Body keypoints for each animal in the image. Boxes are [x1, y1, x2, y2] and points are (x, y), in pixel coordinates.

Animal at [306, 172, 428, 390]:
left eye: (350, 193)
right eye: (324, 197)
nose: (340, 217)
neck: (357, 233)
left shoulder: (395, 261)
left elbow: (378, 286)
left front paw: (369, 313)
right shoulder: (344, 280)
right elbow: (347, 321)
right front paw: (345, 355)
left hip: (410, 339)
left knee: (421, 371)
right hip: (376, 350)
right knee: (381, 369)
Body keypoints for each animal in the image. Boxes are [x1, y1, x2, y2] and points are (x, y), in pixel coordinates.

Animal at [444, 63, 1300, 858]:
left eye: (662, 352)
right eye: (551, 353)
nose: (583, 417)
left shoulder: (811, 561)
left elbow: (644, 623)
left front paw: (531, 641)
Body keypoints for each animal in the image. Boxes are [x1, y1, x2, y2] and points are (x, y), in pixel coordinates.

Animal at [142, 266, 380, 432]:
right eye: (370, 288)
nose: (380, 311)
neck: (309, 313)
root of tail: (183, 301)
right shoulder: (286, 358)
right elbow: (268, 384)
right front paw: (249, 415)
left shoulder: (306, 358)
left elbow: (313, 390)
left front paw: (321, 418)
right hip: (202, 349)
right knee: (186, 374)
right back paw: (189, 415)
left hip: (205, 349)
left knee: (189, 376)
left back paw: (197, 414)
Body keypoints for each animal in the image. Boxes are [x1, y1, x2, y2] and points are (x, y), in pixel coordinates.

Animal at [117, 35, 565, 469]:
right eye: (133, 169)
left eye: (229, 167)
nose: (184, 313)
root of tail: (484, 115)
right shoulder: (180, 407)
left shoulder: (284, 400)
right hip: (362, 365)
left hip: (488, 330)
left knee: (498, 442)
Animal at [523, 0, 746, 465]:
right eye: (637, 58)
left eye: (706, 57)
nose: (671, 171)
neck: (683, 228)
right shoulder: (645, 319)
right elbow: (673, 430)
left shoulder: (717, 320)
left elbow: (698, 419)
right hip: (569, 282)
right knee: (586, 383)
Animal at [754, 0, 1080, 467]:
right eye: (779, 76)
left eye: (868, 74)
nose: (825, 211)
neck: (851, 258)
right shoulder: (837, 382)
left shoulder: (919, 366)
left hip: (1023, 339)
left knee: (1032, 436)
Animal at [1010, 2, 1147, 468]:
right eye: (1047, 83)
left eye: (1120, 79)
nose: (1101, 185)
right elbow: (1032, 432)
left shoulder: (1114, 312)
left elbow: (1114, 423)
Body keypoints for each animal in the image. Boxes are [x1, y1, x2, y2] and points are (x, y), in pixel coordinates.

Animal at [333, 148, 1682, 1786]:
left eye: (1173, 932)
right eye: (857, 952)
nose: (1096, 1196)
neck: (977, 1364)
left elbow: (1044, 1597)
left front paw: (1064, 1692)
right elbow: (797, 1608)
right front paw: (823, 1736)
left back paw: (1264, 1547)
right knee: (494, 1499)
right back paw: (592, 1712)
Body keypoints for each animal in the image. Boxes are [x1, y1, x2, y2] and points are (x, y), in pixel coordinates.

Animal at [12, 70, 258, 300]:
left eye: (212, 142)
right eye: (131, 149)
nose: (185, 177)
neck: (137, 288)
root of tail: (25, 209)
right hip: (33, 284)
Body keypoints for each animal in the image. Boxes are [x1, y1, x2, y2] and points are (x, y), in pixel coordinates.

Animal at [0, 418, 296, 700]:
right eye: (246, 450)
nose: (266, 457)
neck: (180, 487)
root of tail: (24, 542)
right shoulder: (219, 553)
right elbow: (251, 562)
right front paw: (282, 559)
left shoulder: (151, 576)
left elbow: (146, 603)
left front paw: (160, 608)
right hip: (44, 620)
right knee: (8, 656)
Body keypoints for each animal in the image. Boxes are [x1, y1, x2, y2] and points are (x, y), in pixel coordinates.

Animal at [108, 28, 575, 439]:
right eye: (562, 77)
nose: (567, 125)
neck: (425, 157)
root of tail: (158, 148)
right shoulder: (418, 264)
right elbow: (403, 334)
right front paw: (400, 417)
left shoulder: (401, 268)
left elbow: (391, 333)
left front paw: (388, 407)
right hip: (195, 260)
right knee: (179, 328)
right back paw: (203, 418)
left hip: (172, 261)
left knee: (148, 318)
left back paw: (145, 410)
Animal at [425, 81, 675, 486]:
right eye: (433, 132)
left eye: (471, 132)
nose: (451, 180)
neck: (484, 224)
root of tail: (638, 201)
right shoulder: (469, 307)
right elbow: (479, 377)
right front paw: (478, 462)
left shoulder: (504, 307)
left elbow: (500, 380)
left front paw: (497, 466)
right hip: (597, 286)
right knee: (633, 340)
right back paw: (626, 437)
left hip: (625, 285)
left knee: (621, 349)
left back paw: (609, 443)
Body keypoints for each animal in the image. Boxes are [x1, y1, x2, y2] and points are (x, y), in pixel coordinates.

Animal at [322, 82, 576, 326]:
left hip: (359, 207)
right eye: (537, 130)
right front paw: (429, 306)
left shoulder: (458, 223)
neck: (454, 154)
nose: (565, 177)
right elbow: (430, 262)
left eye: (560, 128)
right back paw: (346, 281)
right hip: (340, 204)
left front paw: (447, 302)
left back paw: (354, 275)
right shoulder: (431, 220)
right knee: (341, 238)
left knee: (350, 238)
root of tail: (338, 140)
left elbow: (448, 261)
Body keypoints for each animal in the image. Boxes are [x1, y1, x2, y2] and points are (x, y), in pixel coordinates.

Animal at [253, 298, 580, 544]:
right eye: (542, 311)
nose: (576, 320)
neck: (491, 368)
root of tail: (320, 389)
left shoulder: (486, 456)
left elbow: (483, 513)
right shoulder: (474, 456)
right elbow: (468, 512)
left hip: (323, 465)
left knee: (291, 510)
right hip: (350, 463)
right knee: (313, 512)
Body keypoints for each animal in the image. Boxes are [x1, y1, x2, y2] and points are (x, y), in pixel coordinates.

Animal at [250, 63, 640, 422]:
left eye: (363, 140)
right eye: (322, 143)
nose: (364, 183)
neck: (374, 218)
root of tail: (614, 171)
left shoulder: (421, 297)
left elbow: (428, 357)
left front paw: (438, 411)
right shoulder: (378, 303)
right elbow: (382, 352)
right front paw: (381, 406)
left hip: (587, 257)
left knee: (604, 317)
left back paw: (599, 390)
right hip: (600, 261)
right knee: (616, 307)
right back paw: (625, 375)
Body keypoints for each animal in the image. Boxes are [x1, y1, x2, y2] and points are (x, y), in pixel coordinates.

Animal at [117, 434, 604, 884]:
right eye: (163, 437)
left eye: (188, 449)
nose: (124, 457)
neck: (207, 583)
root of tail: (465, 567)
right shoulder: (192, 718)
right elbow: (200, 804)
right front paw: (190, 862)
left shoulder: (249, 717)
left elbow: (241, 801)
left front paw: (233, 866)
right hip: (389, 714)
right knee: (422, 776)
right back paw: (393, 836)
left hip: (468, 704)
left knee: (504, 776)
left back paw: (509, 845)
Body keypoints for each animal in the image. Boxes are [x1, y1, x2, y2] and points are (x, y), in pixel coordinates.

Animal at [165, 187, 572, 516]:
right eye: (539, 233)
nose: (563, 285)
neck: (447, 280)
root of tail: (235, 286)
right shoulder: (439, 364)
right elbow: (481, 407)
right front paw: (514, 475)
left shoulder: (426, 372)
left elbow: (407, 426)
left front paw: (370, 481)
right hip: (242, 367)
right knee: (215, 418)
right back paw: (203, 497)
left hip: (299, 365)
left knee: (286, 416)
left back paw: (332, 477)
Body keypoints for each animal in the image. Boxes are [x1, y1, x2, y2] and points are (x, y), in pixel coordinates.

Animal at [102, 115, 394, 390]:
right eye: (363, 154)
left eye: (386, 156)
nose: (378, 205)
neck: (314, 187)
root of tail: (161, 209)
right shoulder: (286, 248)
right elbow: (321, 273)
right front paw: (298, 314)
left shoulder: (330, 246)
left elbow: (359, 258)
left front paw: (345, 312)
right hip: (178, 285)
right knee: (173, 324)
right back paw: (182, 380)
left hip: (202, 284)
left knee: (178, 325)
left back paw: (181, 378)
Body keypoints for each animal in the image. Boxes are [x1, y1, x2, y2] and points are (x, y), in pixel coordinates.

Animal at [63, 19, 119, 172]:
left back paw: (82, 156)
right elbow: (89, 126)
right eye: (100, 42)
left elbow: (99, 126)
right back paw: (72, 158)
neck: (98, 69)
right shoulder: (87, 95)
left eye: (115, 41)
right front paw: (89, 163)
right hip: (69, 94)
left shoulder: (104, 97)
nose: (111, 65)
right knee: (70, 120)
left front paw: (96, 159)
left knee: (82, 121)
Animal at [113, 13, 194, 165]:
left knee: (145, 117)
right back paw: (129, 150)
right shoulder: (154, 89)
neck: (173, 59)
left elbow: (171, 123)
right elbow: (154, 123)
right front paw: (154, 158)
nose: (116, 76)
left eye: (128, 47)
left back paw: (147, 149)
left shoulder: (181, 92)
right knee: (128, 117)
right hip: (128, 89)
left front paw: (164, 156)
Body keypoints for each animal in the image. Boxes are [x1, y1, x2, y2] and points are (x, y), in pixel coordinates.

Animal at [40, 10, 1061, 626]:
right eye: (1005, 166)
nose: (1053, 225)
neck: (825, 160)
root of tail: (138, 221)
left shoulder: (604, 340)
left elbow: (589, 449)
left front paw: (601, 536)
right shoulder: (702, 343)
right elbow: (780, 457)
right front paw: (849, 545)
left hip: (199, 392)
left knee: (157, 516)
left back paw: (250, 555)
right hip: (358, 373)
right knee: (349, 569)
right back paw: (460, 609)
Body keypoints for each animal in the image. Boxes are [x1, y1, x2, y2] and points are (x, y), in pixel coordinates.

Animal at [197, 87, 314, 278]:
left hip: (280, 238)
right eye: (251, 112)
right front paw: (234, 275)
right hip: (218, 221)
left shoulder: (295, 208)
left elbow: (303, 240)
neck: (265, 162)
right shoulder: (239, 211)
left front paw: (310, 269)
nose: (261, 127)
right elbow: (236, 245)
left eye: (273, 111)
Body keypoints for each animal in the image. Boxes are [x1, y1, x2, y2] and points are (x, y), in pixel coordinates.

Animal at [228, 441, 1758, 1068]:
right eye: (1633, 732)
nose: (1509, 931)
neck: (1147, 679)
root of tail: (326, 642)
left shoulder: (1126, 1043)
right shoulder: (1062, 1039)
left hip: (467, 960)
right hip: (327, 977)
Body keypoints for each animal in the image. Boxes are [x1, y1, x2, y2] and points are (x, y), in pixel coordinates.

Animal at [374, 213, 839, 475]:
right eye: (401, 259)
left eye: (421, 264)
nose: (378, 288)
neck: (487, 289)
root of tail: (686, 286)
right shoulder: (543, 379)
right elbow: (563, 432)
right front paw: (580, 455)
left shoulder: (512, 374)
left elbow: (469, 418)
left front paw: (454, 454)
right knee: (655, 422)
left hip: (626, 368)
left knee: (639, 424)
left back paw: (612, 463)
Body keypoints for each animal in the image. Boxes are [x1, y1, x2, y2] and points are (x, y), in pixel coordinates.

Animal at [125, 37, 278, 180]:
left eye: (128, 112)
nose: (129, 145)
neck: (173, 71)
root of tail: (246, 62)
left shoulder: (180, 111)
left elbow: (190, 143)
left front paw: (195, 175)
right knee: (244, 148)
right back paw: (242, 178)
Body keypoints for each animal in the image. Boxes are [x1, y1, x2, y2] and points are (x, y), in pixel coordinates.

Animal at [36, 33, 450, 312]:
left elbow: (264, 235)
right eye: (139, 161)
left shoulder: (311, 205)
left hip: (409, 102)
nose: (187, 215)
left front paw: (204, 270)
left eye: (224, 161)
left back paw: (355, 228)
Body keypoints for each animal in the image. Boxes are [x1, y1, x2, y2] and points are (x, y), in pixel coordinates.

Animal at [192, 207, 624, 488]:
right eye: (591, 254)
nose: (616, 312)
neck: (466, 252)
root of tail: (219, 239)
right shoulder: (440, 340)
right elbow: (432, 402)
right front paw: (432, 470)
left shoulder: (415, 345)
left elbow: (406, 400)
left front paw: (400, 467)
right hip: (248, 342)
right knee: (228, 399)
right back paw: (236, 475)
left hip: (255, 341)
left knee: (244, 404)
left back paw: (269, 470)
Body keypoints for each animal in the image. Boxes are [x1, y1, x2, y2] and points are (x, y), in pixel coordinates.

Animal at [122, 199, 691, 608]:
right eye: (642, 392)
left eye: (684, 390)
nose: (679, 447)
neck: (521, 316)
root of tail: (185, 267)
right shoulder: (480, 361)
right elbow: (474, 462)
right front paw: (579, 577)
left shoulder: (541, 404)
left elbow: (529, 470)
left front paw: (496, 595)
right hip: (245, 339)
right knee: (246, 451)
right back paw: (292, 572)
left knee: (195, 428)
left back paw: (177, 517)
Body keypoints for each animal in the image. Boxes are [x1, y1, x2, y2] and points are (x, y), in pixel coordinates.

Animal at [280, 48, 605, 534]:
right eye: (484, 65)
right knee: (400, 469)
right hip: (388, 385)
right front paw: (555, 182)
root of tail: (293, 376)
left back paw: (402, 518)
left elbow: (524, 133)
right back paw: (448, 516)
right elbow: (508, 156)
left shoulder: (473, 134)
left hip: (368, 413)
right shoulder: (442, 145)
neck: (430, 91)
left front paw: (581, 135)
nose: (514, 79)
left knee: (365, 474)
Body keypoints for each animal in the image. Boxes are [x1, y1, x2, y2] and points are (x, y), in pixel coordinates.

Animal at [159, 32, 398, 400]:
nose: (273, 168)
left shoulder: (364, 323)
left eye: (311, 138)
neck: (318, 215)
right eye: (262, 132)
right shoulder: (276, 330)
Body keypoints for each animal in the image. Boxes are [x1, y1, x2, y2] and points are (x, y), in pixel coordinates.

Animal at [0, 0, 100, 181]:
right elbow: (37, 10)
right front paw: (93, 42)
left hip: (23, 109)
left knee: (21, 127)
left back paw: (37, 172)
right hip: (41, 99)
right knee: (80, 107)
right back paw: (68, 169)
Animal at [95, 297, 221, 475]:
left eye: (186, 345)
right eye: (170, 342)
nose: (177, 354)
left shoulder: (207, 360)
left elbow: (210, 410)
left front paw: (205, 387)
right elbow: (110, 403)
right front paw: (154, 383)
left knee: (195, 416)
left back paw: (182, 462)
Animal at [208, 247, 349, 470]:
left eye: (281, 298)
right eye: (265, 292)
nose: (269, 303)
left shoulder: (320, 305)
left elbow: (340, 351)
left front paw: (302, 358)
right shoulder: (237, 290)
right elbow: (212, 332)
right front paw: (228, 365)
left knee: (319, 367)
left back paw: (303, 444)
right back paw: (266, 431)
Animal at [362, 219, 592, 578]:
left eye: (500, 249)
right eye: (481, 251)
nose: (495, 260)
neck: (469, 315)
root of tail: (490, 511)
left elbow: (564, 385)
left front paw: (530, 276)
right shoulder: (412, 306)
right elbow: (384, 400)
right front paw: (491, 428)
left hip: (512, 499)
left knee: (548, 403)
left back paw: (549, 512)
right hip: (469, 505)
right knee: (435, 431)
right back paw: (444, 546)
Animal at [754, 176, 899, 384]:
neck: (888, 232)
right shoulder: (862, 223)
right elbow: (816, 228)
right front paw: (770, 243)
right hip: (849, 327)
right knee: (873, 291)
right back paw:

____________

Task statement => Look through the data above and return exactly the lines from the one that contains "left hip: (280, 238)" to the one that contains "root of tail: (326, 642)", inclusive, with nothing else.

Result below =>
left hip: (280, 238)
right eye: (251, 112)
right front paw: (234, 275)
right hip: (218, 221)
left shoulder: (295, 208)
left elbow: (303, 240)
neck: (265, 162)
right shoulder: (239, 211)
left front paw: (310, 269)
nose: (261, 127)
right elbow: (236, 245)
left eye: (273, 111)
Body keypoints for each animal in the image. Boxes are [x1, y1, x2, y2] and points are (x, y), in pixel coordinates.

Animal at [228, 441, 1758, 1068]:
right eye: (1633, 732)
nose: (1509, 931)
neck: (1147, 679)
root of tail: (326, 642)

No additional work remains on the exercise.